○ 被災から ちょうど四十九日の日に、 娘 (小学生) の遺体が 見つかりました。
顔はもう分かりませんが、 左足にミサンガをしていたのが 証になります。
遺体と対面した時、 両親の口から出てきた言葉は 「悲しい」 ではなく、
「よかった」 「嬉しい」 でした。
母親は涙を流しながらも、 娘が帰って来られて良かった という気持ちなのです。
父親には笑顔さえ見えました。
○ 洗いたてのセーターや肌着が、 春の光にたなびいています。
けれども、 持ち主が袖に腕を通すことは 二度とありません。
宮城県警が、 身元不明の遺体が 身に付けていた衣服を 洗濯し続けています。
名前や服の模様など、 手がかりを見つけるためです。
服の写真を公開し、 情報提供を呼びかけています。
○ 避難所で、 今まで聞かれなかった声が 出てきています。
「他の人が取った残り物しか、 物資が届かない」
「よその地区の人が 食べ物を取りに来るのは おかしい」
当初は出なかった不満が、 ささいなことをきっかけに 噴き出します。
お互いが助け合う 避難生活が長期化し、
気が張っている状態が 限界を超えるのです。
これから より心配なのは、
仮設に入る人と 避難所に残る人に 別れる時期だといいます。
高齢者の見守りや、 精神的なケアに 本腰を入れなければ、
被災者の心が ばらばらになってしまいます。

» 作業指示:
1: 本文の「遺体と対面した時、 両親の口から出てきた言葉は 「悲しい」」から「当初は出なかった不満が、 ささいなことをきっかけに 噴き出します。」に至るまでの部分を、一字も変えずに出力してください。
2: 本文をもとに、次の問いに答えてください。
(a) 娘の遺体が見つかったのは、被災から何日目の日ですか。
(b) 宮城県警が身元不明の遺体の衣服を洗濯し続けているのは、何のためですか。
(c) これからより心配なのはどのような時期だとされていますか。
エントリはこの作業では参照する必要がありません。

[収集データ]

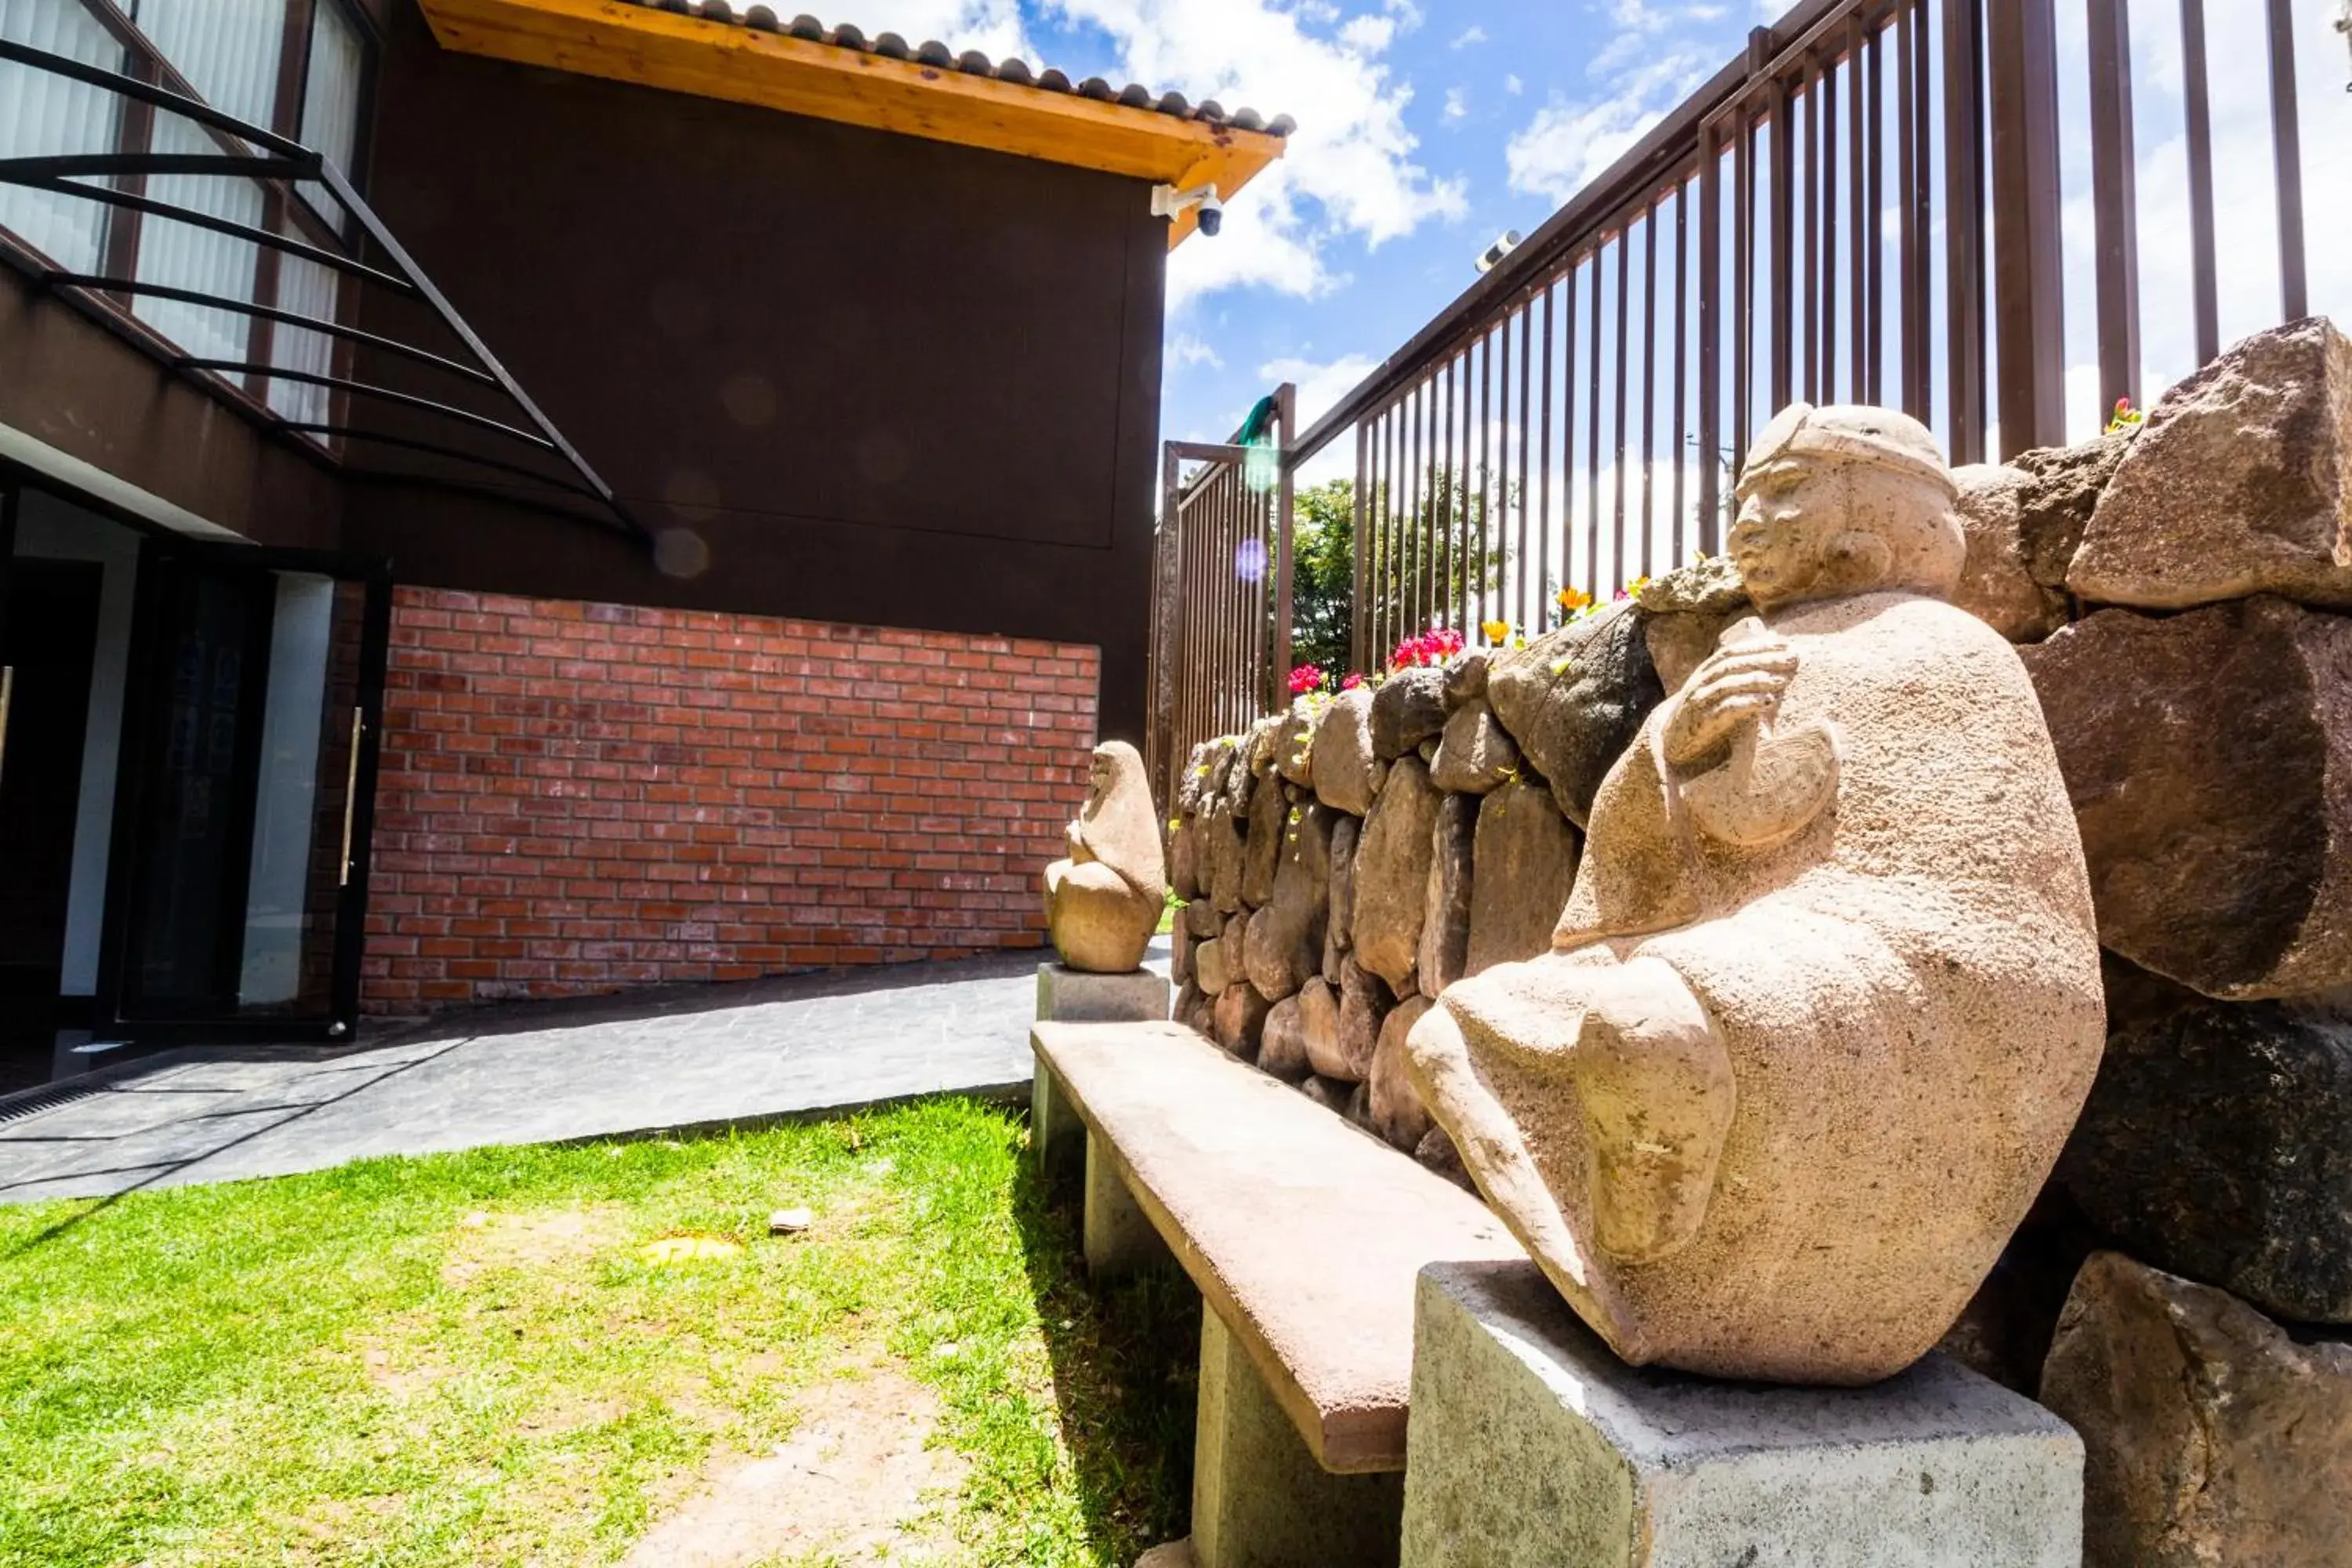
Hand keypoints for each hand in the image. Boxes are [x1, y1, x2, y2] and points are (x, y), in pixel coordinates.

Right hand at [1663, 633, 1797, 766]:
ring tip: (1781, 680)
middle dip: (1764, 659)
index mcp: (1706, 670)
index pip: (1734, 651)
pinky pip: (1725, 708)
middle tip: (1792, 659)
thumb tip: (1770, 640)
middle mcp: (1701, 681)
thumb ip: (1740, 669)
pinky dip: (1747, 703)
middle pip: (1733, 664)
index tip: (1786, 645)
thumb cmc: (1704, 709)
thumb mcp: (1718, 687)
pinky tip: (1766, 701)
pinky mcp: (1703, 721)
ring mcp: (1700, 700)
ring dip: (1757, 680)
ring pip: (1728, 684)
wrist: (1673, 739)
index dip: (1759, 646)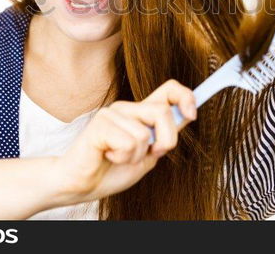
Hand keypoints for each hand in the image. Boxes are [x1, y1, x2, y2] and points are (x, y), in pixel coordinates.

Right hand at [56, 79, 196, 203]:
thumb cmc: (112, 170)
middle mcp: (127, 108)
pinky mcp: (100, 124)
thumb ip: (164, 135)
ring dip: (136, 156)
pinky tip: (107, 156)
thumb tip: (188, 114)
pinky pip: (129, 143)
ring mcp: (112, 113)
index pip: (169, 89)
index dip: (186, 96)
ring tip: (118, 157)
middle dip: (165, 140)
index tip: (192, 114)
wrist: (81, 185)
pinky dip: (122, 158)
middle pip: (162, 111)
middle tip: (149, 154)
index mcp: (140, 113)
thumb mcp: (148, 154)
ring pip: (145, 133)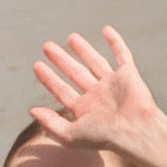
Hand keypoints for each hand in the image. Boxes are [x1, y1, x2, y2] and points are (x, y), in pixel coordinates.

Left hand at [30, 26, 164, 150]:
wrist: (135, 131)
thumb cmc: (104, 137)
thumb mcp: (71, 135)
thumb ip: (50, 124)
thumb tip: (32, 110)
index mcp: (85, 110)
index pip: (62, 90)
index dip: (48, 78)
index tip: (36, 65)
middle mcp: (98, 96)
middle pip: (75, 73)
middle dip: (61, 60)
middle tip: (46, 46)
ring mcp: (113, 84)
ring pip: (95, 62)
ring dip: (83, 49)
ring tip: (70, 36)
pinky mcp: (128, 74)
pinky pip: (122, 55)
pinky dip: (115, 42)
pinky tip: (106, 30)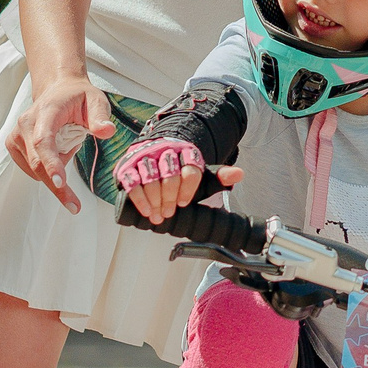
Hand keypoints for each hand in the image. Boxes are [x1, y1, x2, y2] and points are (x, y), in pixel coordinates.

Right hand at [5, 77, 111, 211]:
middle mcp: (25, 124)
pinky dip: (49, 167)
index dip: (51, 163)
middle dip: (57, 188)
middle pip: (38, 163)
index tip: (60, 182)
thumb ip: (100, 117)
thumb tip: (107, 132)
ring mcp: (16, 136)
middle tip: (74, 206)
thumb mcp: (96, 101)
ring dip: (56, 169)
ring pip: (35, 170)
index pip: (44, 141)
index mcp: (45, 112)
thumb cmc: (78, 97)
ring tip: (69, 143)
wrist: (58, 90)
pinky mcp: (14, 146)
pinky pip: (32, 169)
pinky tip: (58, 149)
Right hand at [115, 136, 242, 223]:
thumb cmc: (180, 171)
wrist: (154, 155)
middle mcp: (165, 151)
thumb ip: (219, 177)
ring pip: (150, 179)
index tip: (183, 203)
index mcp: (186, 152)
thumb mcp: (201, 175)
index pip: (190, 170)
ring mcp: (146, 157)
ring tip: (159, 216)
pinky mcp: (128, 165)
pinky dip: (139, 198)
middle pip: (170, 176)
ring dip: (155, 200)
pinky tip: (147, 211)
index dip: (187, 190)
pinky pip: (132, 181)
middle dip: (170, 198)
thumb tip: (239, 174)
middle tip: (170, 212)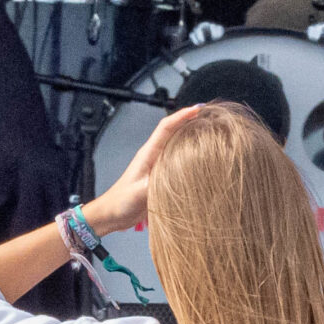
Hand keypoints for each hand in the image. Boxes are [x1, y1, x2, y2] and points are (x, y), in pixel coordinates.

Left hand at [86, 104, 200, 232]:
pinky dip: (190, 156)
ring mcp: (158, 165)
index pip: (166, 127)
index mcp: (148, 153)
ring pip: (177, 145)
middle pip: (174, 131)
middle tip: (210, 118)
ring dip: (192, 137)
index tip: (198, 109)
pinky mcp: (161, 176)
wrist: (112, 214)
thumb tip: (179, 176)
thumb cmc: (121, 201)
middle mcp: (154, 155)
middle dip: (190, 121)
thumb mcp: (139, 192)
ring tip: (210, 134)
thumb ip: (157, 183)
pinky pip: (179, 161)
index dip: (181, 116)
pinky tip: (202, 159)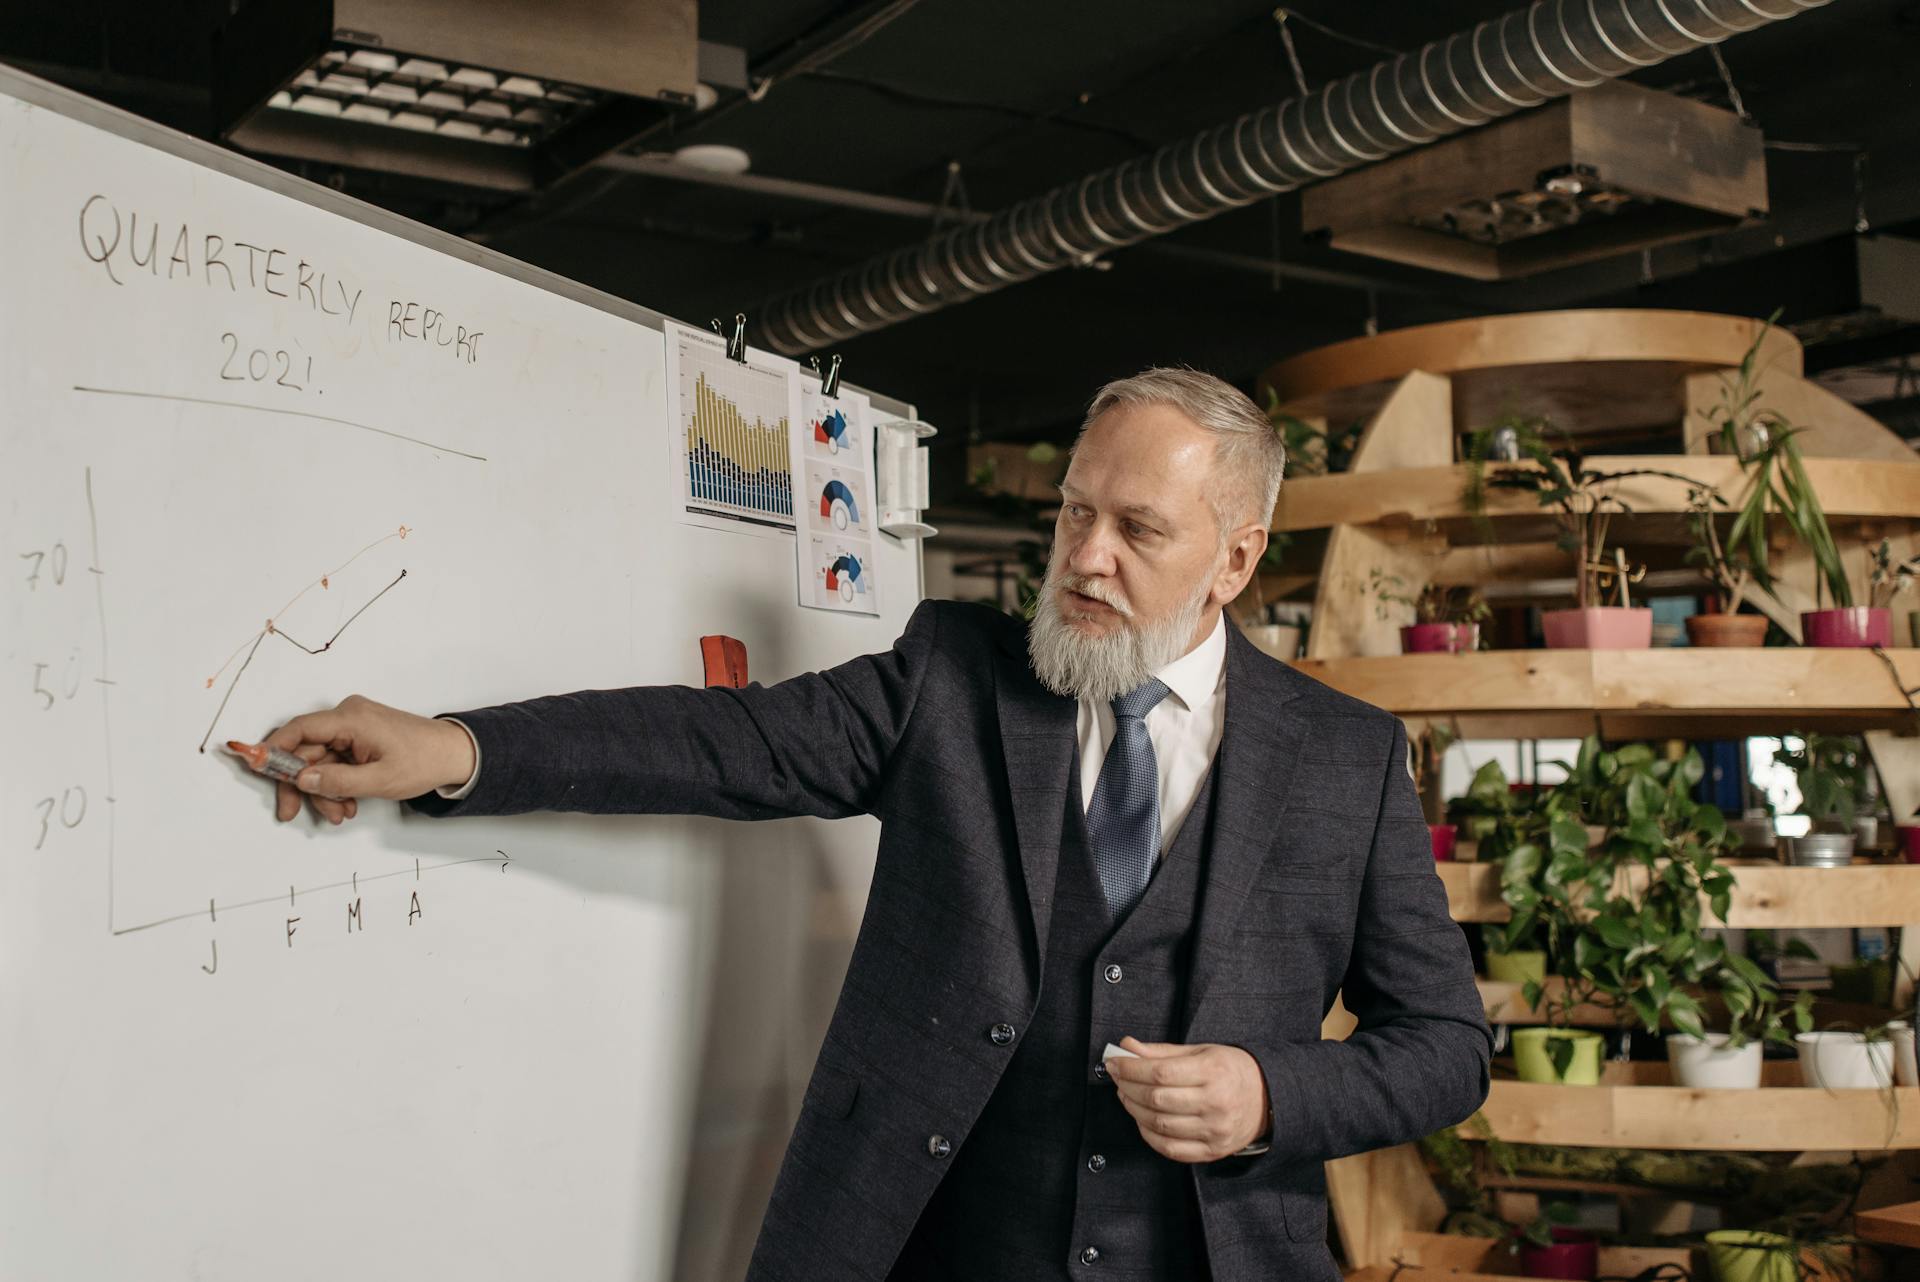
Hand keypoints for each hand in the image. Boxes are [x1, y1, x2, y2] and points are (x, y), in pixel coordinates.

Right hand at [264, 694, 474, 824]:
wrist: (455, 755)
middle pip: (304, 750)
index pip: (299, 729)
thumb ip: (336, 781)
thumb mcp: (378, 780)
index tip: (253, 767)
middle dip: (301, 784)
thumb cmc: (424, 762)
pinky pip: (334, 760)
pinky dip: (335, 783)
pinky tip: (346, 803)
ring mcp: (353, 726)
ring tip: (339, 813)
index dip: (272, 748)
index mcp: (352, 718)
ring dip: (322, 790)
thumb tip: (300, 779)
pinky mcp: (359, 737)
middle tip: (291, 812)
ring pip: (318, 760)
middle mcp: (348, 716)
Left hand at [1105, 1036, 1271, 1162]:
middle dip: (1127, 1087)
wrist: (1267, 1098)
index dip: (1130, 1068)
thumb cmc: (1229, 1070)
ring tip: (1126, 1095)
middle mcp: (1215, 1103)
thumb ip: (1162, 1052)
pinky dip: (1148, 1135)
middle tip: (1117, 1078)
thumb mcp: (1201, 1051)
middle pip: (1156, 1099)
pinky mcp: (1212, 1151)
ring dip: (1133, 1110)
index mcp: (1213, 1071)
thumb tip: (1127, 1047)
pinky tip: (1142, 1120)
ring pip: (1159, 1125)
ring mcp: (1214, 1130)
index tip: (1114, 1063)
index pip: (1160, 1072)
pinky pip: (1170, 1148)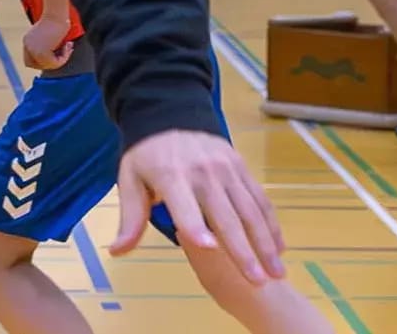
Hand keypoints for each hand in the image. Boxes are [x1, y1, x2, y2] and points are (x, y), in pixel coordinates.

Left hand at [19, 15, 75, 71]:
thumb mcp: (48, 35)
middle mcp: (27, 46)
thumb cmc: (56, 20)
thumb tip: (52, 62)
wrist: (57, 13)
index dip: (43, 62)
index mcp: (27, 42)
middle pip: (37, 66)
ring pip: (47, 65)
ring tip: (68, 47)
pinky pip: (54, 63)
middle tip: (64, 52)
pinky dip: (64, 57)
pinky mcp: (42, 52)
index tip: (56, 54)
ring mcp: (33, 50)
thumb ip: (46, 47)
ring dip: (60, 59)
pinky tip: (68, 46)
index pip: (30, 62)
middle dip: (51, 62)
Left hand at [112, 130, 285, 281]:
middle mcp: (204, 173)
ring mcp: (227, 169)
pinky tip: (280, 248)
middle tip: (257, 282)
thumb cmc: (147, 156)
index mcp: (171, 176)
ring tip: (277, 272)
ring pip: (251, 211)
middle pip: (226, 216)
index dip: (195, 226)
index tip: (209, 249)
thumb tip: (117, 251)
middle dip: (243, 251)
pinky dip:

» 解答一覧:
1:
遺体と対面した時、 両親の口から出てきた言葉は 「悲しい」 ではなく、
「よかった」 「嬉しい」 でした。
母親は涙を流しながらも、 娘が帰って来られて良かった という気持ちなのです。
父親には笑顔さえ見えました。
○ 洗いたてのセーターや肌着が、 春の光にたなびいています。
けれども、 持ち主が袖に腕を通すことは 二度とありません。
宮城県警が、 身元不明の遺体が 身に付けていた衣服を 洗濯し続けています。
名前や服の模様など、 手がかりを見つけるためです。
服の写真を公開し、 情報提供を呼びかけています。
○ 避難所で、 今まで聞かれなかった声が 出てきています。
「他の人が取った残り物しか、 物資が届かない」
「よその地区の人が 食べ物を取りに来るのは おかしい」
当初は出なかった不満が、 ささいなことをきっかけに 噴き出します。

2:
(a) 被災からちょうど四十九日の日です。
(b) 名前や服の模様など、手がかりを見つけるためです。
(c) 仮設に入る人と避難所に残る人に別れる時期です。